Open your plan, go to Scenario Settings - Model Settings, and toggle on the proposed rules. See exactly what the budget changes mean for your cashflow, tax, and net worth - before anything is legislated.

Open my plan ->

 

 

Important caveat - not yet law

These changes were announced in the 2026-27 Federal Budget but have not yet passed into law. The final legislation may differ from the proposals - particularly around the CGT transitional arrangements and the precise definition of eligible new builds for negative gearing purposes.

We've made reasonable modelling assumptions where the legislation is still unconfirmed, and we'll update the model as the rules are finalised. Opposition leader Angus Taylor has also indicated he would repeal these changes if elected, which adds further uncertainty to their eventual status.

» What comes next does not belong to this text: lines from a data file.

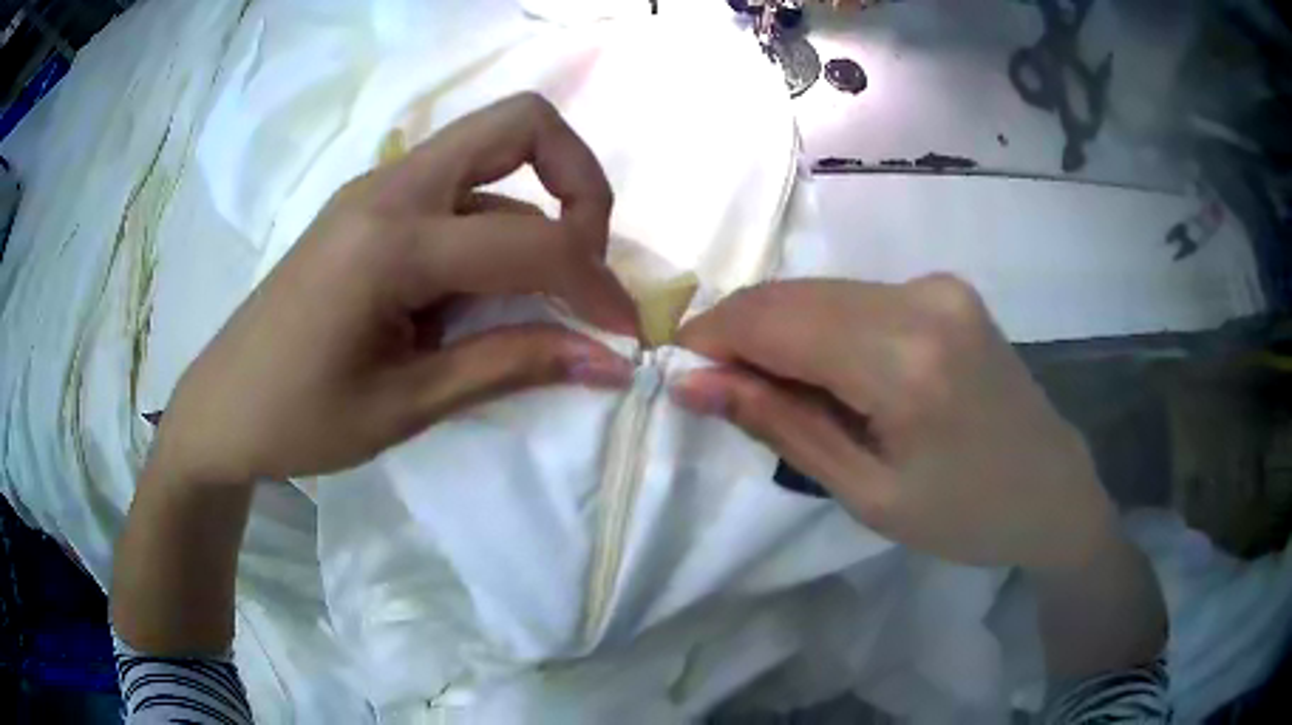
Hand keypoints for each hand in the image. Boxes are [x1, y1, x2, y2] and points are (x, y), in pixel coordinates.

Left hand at [154, 93, 638, 485]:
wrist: (220, 408)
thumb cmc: (298, 420)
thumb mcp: (406, 405)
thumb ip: (509, 365)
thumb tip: (607, 359)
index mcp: (390, 241)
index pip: (532, 238)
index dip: (596, 285)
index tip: (623, 334)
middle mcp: (389, 187)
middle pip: (519, 122)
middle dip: (581, 182)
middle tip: (587, 257)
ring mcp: (377, 188)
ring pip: (491, 151)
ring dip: (539, 205)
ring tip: (537, 290)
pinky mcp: (370, 205)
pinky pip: (458, 186)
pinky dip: (496, 223)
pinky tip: (480, 289)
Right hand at [672, 276, 1117, 571]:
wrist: (1051, 489)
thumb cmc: (964, 516)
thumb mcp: (867, 494)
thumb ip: (781, 425)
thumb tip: (695, 382)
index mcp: (909, 362)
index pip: (778, 321)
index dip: (713, 336)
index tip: (677, 368)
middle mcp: (923, 300)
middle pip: (795, 295)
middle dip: (740, 333)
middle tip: (713, 386)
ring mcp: (938, 286)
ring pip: (822, 291)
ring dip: (779, 331)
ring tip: (771, 391)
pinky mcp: (944, 288)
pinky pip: (856, 297)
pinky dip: (821, 328)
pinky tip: (825, 374)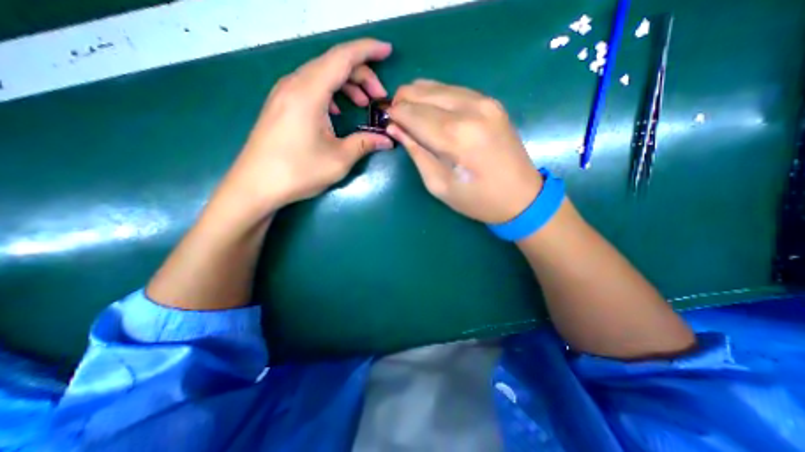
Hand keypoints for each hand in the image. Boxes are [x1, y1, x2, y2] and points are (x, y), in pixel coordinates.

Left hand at [217, 38, 394, 214]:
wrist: (256, 186)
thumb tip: (388, 140)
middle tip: (378, 99)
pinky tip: (337, 112)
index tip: (388, 51)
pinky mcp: (281, 105)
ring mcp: (284, 94)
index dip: (368, 51)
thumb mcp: (339, 159)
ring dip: (346, 85)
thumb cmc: (298, 171)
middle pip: (333, 64)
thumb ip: (365, 144)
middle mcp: (294, 84)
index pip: (343, 57)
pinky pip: (310, 88)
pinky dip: (330, 94)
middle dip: (362, 76)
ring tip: (362, 106)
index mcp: (309, 92)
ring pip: (321, 75)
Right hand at [388, 79, 543, 224]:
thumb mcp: (438, 184)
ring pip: (437, 86)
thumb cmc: (476, 199)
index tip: (387, 122)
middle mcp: (470, 109)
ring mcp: (484, 101)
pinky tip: (432, 111)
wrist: (521, 196)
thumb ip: (416, 152)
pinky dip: (437, 97)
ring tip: (412, 116)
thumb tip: (396, 129)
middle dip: (403, 102)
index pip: (412, 113)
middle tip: (397, 119)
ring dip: (419, 98)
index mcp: (455, 136)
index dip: (395, 115)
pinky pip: (454, 90)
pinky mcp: (492, 102)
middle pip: (422, 92)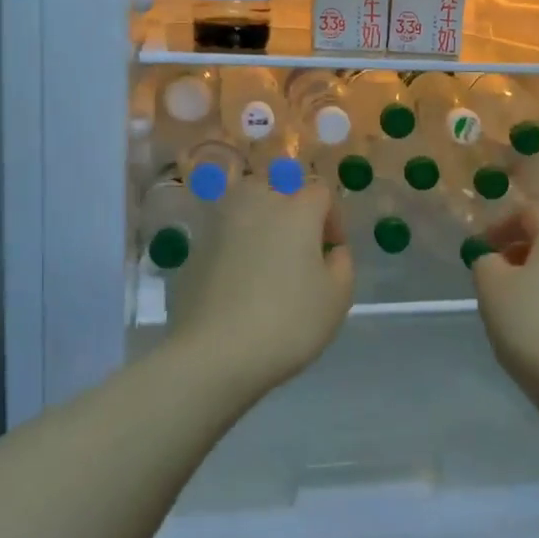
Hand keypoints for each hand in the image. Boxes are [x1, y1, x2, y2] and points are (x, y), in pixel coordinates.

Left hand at [173, 179, 354, 390]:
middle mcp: (257, 202)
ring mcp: (221, 220)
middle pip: (280, 185)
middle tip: (300, 247)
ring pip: (246, 199)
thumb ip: (342, 264)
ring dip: (261, 216)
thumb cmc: (288, 322)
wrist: (215, 352)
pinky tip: (239, 277)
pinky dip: (235, 241)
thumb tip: (331, 250)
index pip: (321, 191)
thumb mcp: (337, 298)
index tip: (332, 251)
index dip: (333, 217)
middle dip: (294, 208)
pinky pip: (224, 229)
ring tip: (267, 254)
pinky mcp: (197, 245)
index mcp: (297, 208)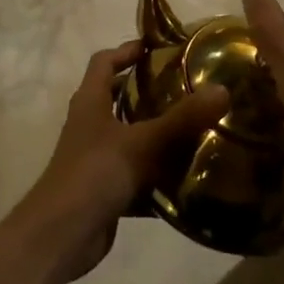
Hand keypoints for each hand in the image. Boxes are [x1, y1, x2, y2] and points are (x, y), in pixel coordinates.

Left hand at [16, 40, 229, 280]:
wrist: (61, 235)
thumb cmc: (95, 173)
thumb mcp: (142, 142)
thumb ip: (182, 119)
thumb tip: (222, 90)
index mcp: (90, 102)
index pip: (104, 62)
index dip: (127, 50)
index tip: (157, 47)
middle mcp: (89, 124)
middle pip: (117, 97)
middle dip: (148, 91)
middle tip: (186, 88)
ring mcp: (95, 157)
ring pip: (128, 136)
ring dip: (155, 133)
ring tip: (195, 128)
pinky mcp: (104, 188)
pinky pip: (134, 172)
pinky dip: (156, 173)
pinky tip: (185, 177)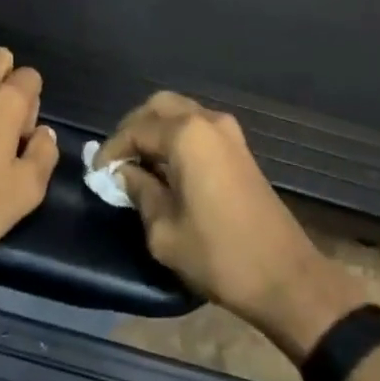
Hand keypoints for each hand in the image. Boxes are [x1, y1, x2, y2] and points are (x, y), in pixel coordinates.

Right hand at [95, 93, 363, 358]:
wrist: (283, 274)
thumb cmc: (218, 254)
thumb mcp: (164, 231)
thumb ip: (139, 192)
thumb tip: (124, 174)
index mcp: (186, 134)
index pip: (136, 129)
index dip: (112, 150)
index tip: (96, 174)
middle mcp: (207, 120)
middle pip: (160, 106)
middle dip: (134, 128)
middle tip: (117, 160)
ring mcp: (227, 131)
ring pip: (181, 112)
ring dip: (156, 130)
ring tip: (138, 164)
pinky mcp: (239, 147)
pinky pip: (198, 127)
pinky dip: (177, 137)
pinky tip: (166, 167)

The right way to use these settings

Use them to understand your exposure - not to make irreversible decisions. If the proposed CGT changes would cost you $80,000 on a planned property sale, that's useful information to have now, while you still have time to consider your options. But the rules aren't locked in yet, and your plan should reflect that uncertainty.

 

Further reading

 

This post is general information only and is not financial or tax advice. The rules described reflect proposals announced in the 2026-27 Federal Budget and are subject to the passage of legislation. Some modelling assumptions may be revised as final legislation is published. Speak to a registered tax agent or financial adviser for advice tailored to your situation.